## Problem requirements
In the entries below, find each line bearing the string "only" and copy it.

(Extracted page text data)
______
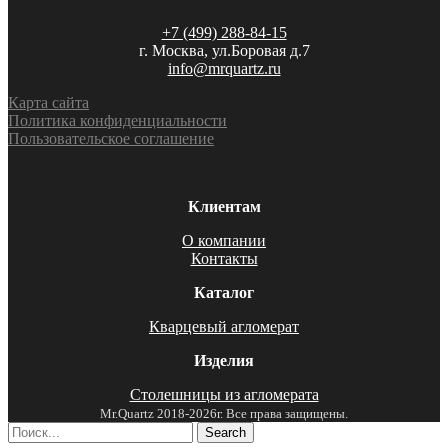
+7 (499) 288-84-15
г. Москва, ул.Боровая д.7
info@mrquartz.ru
Карта сайта
Политика конфиденциальности
Пользовательское соглашение
Клиентам
О компании
Контакты
Каталог
Кварцевый агломерат
Изделия
Столешницы из агломерата
Mr.Quartz 2018-2026г. Все права защищены.
Search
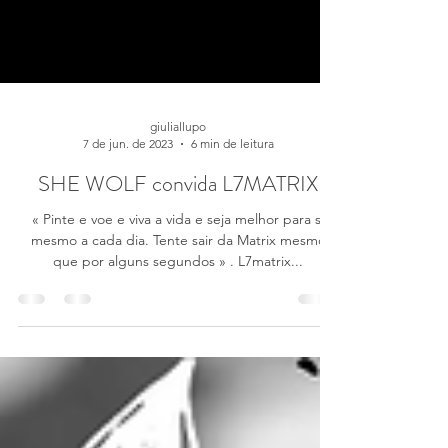
giuliallupo
7 de jun. de 2023
6 min de leitura
SHE WOLF convida L7MATRIX
« Pinte e voe e viva a vida e seja melhor para si
mesmo a cada dia. Tente sair da Matrix mesmo
que por alguns segundos » . L7matrix...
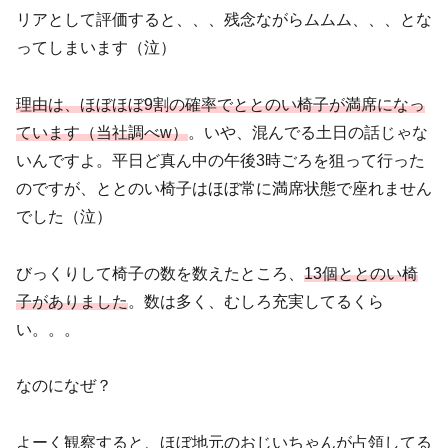
リアとして評価すると、、、残念ながらムムム、、、とな
ってしまいます（泣）
理由は、ほぼほぼ9割の確率でととのい椅子が満席になっ
ています（当社調べw）
。いや、混んでる土日の話じゃな
いんですよ。平日ど真ん中の午後3時ごろを狙って行った
のですが、ととのい椅子はほぼ常に満席状態で座れません
でした（泣）
びっくりして椅子の数を数えたところ、
13個ととのい椅
子がありました
。数は多く、むしろ充実してるくら
い。。。
なのになぜ？
よーく観察すると、ほぼ地元のおじいちゃんが占領してる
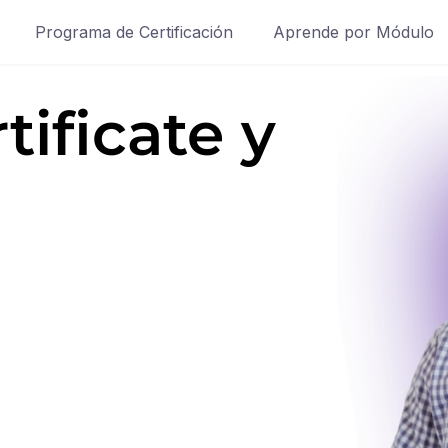
Programa de Certificación
Aprende por Módulo
tificate y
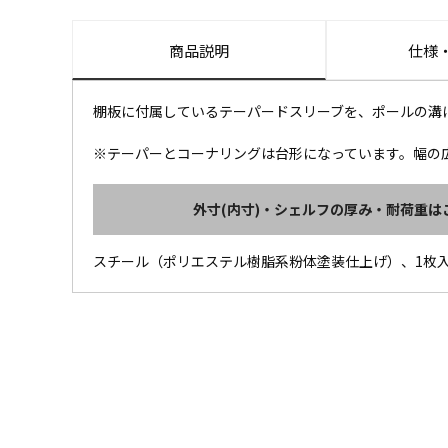
商品説明
仕様
棚板に付属しているテーパードスリーブを、ポールの溝
※テーパーとコーナリングは台形になっています。幅の
外寸(内寸)・シェルフの厚み・耐荷重は
スチール（ポリエステル樹脂系粉体塗装仕上げ）、1枚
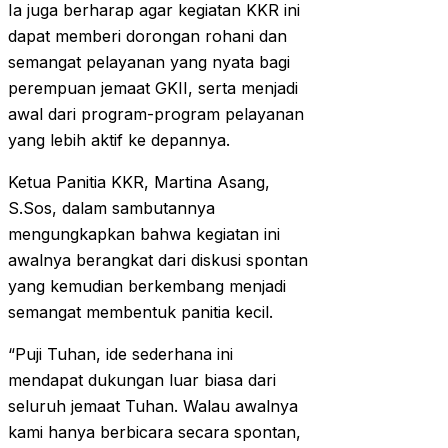
Ia juga berharap agar kegiatan KKR ini
dapat memberi dorongan rohani dan
semangat pelayanan yang nyata bagi
perempuan jemaat GKII, serta menjadi
awal dari program-program pelayanan
yang lebih aktif ke depannya.
Ketua Panitia KKR, Martina Asang,
S.Sos, dalam sambutannya
mengungkapkan bahwa kegiatan ini
awalnya berangkat dari diskusi spontan
yang kemudian berkembang menjadi
semangat membentuk panitia kecil.
“Puji Tuhan, ide sederhana ini
mendapat dukungan luar biasa dari
seluruh jemaat Tuhan. Walau awalnya
kami hanya berbicara secara spontan,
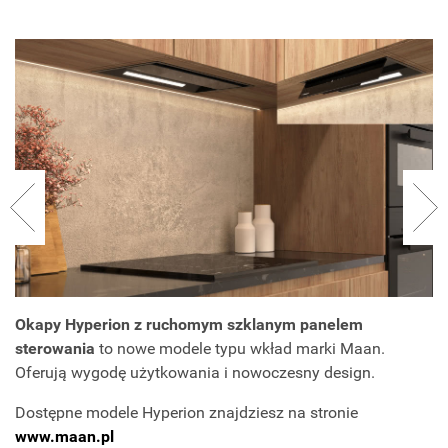
Okapy Hyperion z ruchomym szklanym panelem
sterowania
to nowe modele typu wkład marki Maan.
Oferują wygodę użytkowania i nowoczesny design.
Dostępne modele Hyperion znajdziesz na stronie
www.maan.pl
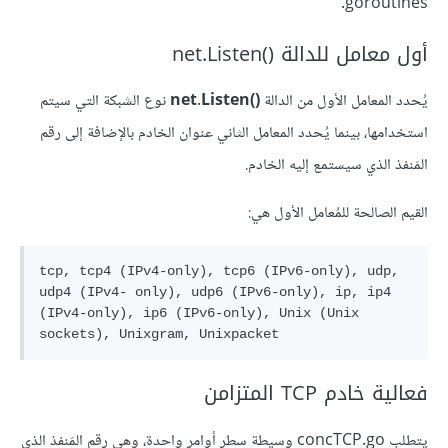
goroutines.
أول معامل للدالة ()net.Listen
يُحدد المعامل الأول من الدالة
()net.Listen
نوع الشبكة التي سيتم
استخدامها، بينما يُحدد المعامل الثاني عنوان الخادم بالإضافة إلى رقم
المَنفذ الذي سيستمع إليه الخادم.
القيم الصالحة للمُعامل الأول هي:
tcp, tcp4 (IPv4-only), tcp6 (IPv6-only), udp, 
udp4 (IPv4- only), udp6 (IPv6-only), ip, ip4 
(IPv4-only), ip6 (IPv6-only), Unix (Unix 
فعالية خادم TCP المتزامن
يتطلب concTCP.go وسيطة سطر أوامر واحدة، وهي رقم المَنفذ الذي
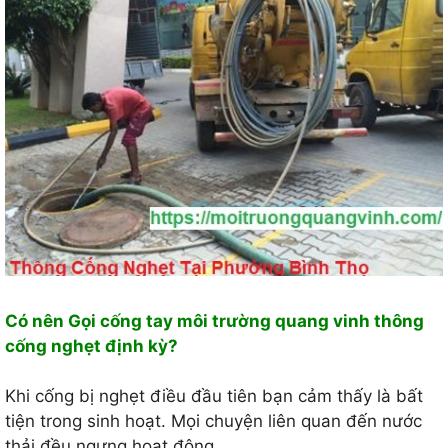
Có nên Gọi cống tay môi trường quang vinh thông
cống nghẹt định kỳ?
Khi cống bị nghẹt điều đầu tiên bạn cảm thấy là bất
tiện trong sinh hoạt. Mọi chuyện liên quan đến nước
thải đều ngưng hoạt động.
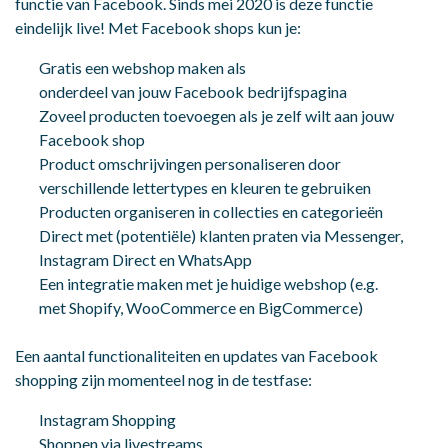
functie van Facebook. Sinds mei 2020 is deze functie
eindelijk live! Met Facebook shops kun je:
Gratis een webshop maken als
onderdeel van jouw Facebook bedrijfspagina
Zoveel producten toevoegen als je zelf wilt aan jouw
Facebook shop
Product omschrijvingen personaliseren door
verschillende lettertypes en kleuren te gebruiken
Producten organiseren in collecties en categorieën
Direct met (potentiële) klanten praten via Messenger,
Instagram Direct en WhatsApp
Een integratie maken met je huidige webshop (e.g.
met Shopify, WooCommerce en BigCommerce)
Een aantal functionaliteiten en updates van Facebook
shopping zijn momenteel nog in de testfase:
Instagram Shopping
Shoppen via livestreams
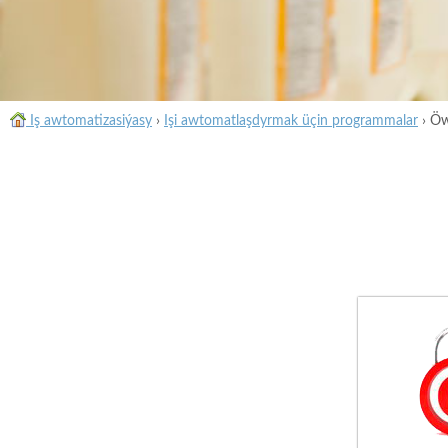
Iş awtomatizasiýasy
›
Işi awtomatlaşdyrmak üçin programmalar
›
Öw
______
## Answer below
tcp, tcp4 (IPv4-only), tcp6 (IPv6-only), udp, 
udp4 (IPv4- only), udp6 (IPv6-only), ip, ip4 
(IPv4-only), ip6 (IPv6-only), Unix (Unix 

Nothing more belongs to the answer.